Liberia: ‘Peace Should Not Be Taken for Granted’ British Ambassador Warns

British Ambassador accredited near Monrovia Neil Bradley has underscored the need for collective responsibility in order to help maintain the nearly two decades of Peace that Liberians are currently enjoying.

The peace he stated is very important and should not be taken for granted especially ahead of the 2023 general elections.

Speaking at programs marking International Peace Day on Wednesday, September 21, 2022, Ambassador Bradley acknowledged that the young people of Liberia are an important audience to the upcoming election process as such, he encourages them to compose themselves in order to set the right examples for the future Democratic process.

The peace he told the gathering is the starting point for every other good thing that any Country will want to see including Economic Prosperity, Education for the children as well as health care but without peace, non of these is possible, he maintained.

According to him, 2023 elections is a very important and historic moment for Liberia mainly at a time when the Country will take full charge of its security process, unlike the 2017 elections where about 18,000 peacekeeping troops under the United Nations Mission in Liberia (UNMIL) were present to help provide security of the general population and its processes.

He said the upcoming election is a shared responsibility of all parties and interest groups.

“Individual citizens through their behavior can help ensure a safe environment and they also have their rights to exercise their Democratic franchise in peace and such rights should be protected “, he noted.

Moreover, he pointed out that individual and integrity institutions have a shared responsibility to safeguard the entire process from the beginning of voter registration to civic education, the counting of votes to the releasing of results including resolving any dispute that may have arisen during the entire process.

Liberia, the British envoy stated has set a strong record following the peaceful conduct of a transparent and fair election, ” It is a precious record, you need to hold on to that, you need to maintain it and set the examples within your region”, he emphasized.

Elections, the British Diplomat indicated is a moment of political assignment, a time of political contest between ideas and individuals adding that though people may have their diverse views and opinions on issues based on political affiliations, they have to remember and realize that Liberia is their common denominator.

“It is okay to have differences of views and election is a political contest but you have to do it in a peaceful and respectful way” , he stressed.

Ambassador Bradley was quick to add mention that law enforcement also has a key role to play in the process especially to ensure a peaceful environment in which the citizens can exercise their Democratic rights.

As for Civil Society Groups, he urged them to collaborate in order to have a stronger voice in observing and monitoring the process which will help build confidence.

“CSO, you have a key role to play to monitor the election and to bring to our attention, where there may be concerns but such must be done in a responsible way”, he noted.

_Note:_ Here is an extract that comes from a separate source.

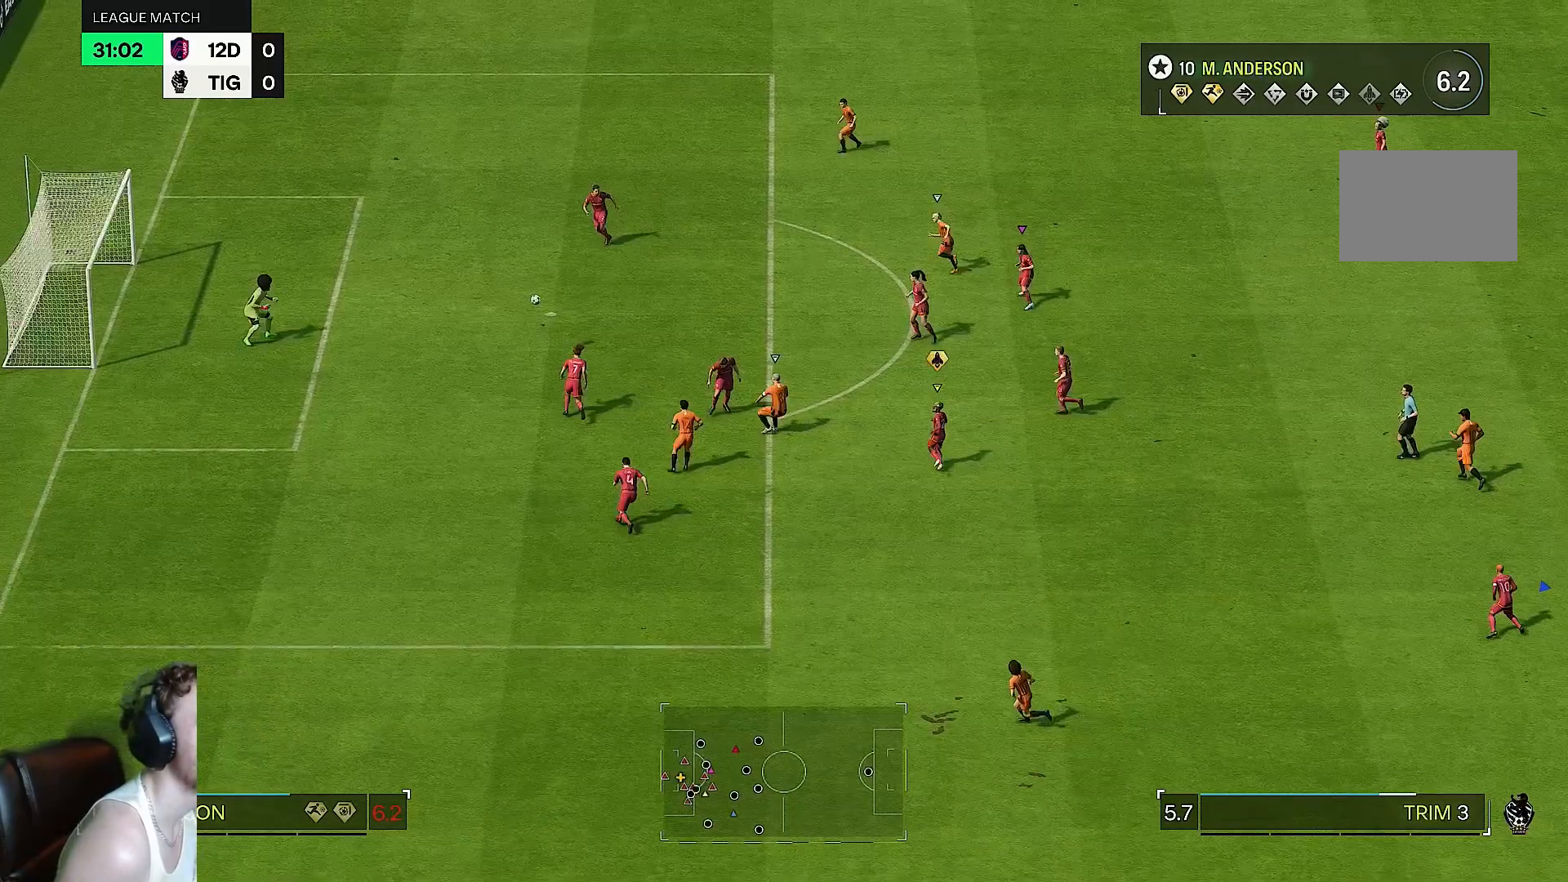
{"dt_ms": 500, "buttons": [], "left_stick": "center", "right_stick": "center", "events": [[400, "left_stick", "center"]]}
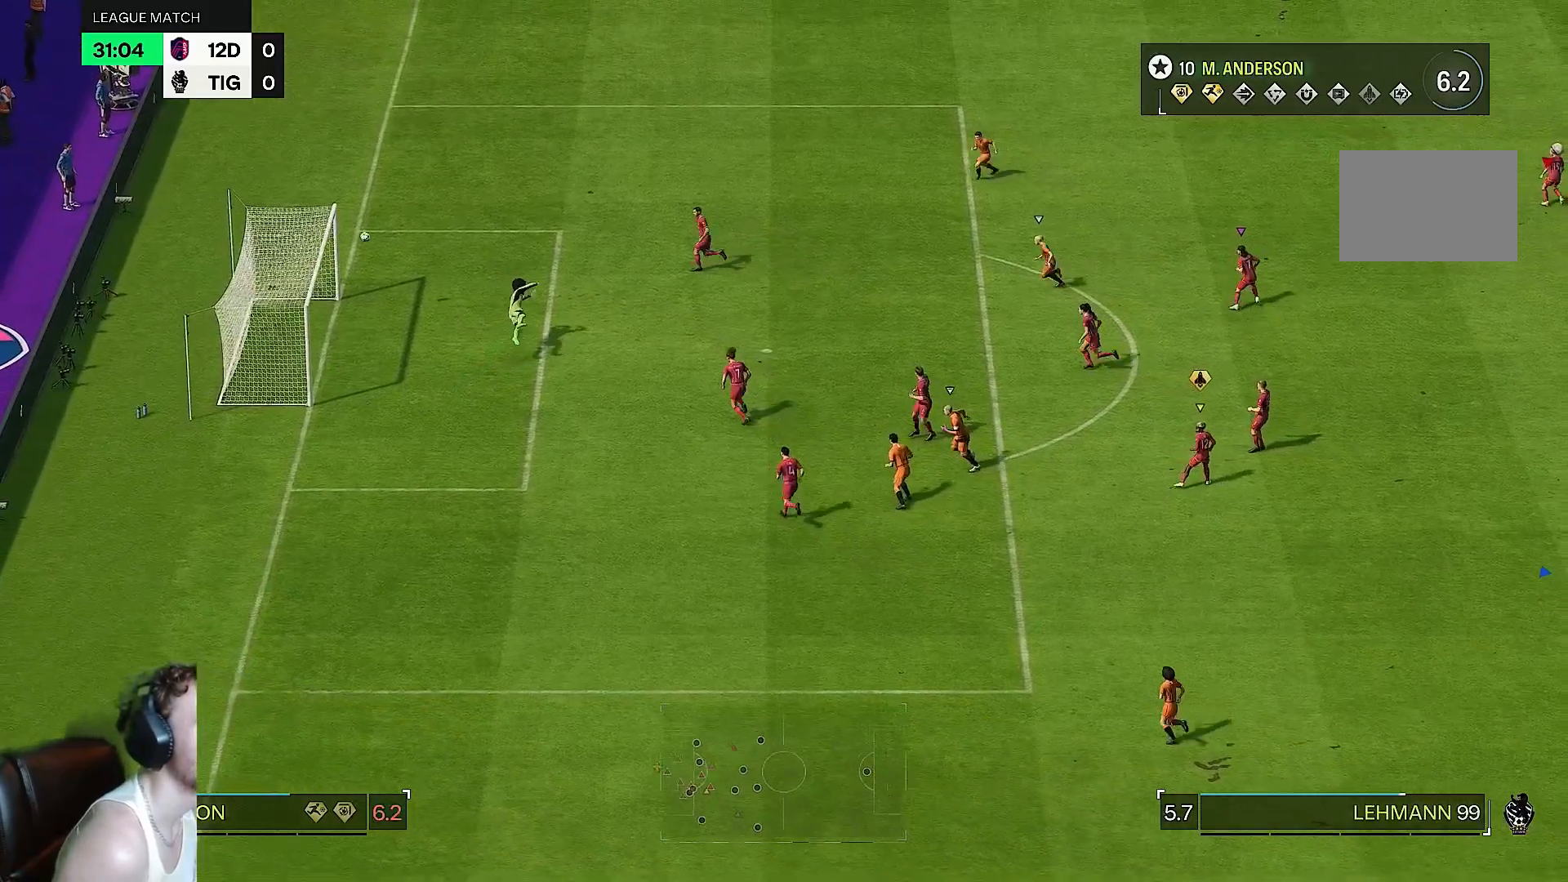
{"dt_ms": 500, "buttons": [], "left_stick": "center", "right_stick": "center", "events": []}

The Media, he further indicated has a crucial role to play especially in disseminating factual and balanced information to the public but fear that misinformation and irresponsible reporting may risk the entire process.

On the part of the international community of which he is a part of, Neil disclosed that they will provide support and encouragement to the process.

“Confidence in the election outcome, giving a view on the fairness and transparency related issues that will characterize the process, are also important”, he said.

According to him, they all have an interest in a peaceful and prosperous Liberia as such, it is key for everyone to work together in the overwhelming interest of the Country.

” We look forward to contesting, competition and a peaceful, democratic, transparent, and fair outcome, as such let’s put Liberia first and remember that you have a strong track record on how you managed past Elections, so far , as such, let the tradition continues”, he encourages the gathering.

Also speaking at the program was the Executive Director of the Liberia Institute for Research and Democratic Development Mathais Yeaneh who called on the national government as well as political parties to see the need in working together to help maintain the peace of the Country.

“We focus on young people in the day-long dialogue because and in most cases, they are at the center of elections violence and the dialogue we believe will help them be engaged more in a civil and tolerant manner and form rather than involving into violence as a means of addressing elections-related disputes”, he told the media.

Additionally, Mr. Yeaneh stated that the dialogue will highlight the very key role the young people with having to play in the election process and how they as future leaders can become patriotic citizens in the society for tomorrow.

According to him, the young people are so far responding positively and are as well committing themselves to help sustained the hard-earned peace, something he noted is a good step in the right direction.

Meanwhile, the one-day event organized by the Elections Network Liberia (EN-Liberia) in partnership with the Institute for Research & Democratic Development (IREDD) under the CSOs Consortium on Elections Activity brought together Political Parties Youth in a Stakeholders Dialogue on Peace and Democracy in Liberia.

The program was in commemoration of this year’s International Day of Peace.

The Dialogue among other things served as a unique platform for national youth and student leaders as well as one of the major post-2017 Elections gatherings of political parties’ youth leaders in Liberia.

With the overarching objective of enhancing political tolerance, peaceful co-existence and the respect for the rule of law among young people, particularly before, during and after the general and presidential elections in Liberia, saw about fifty participants mainly young people of Liberia constructively exchanging views and diverse opinions about the upcoming elections process and how their role to the process is significant.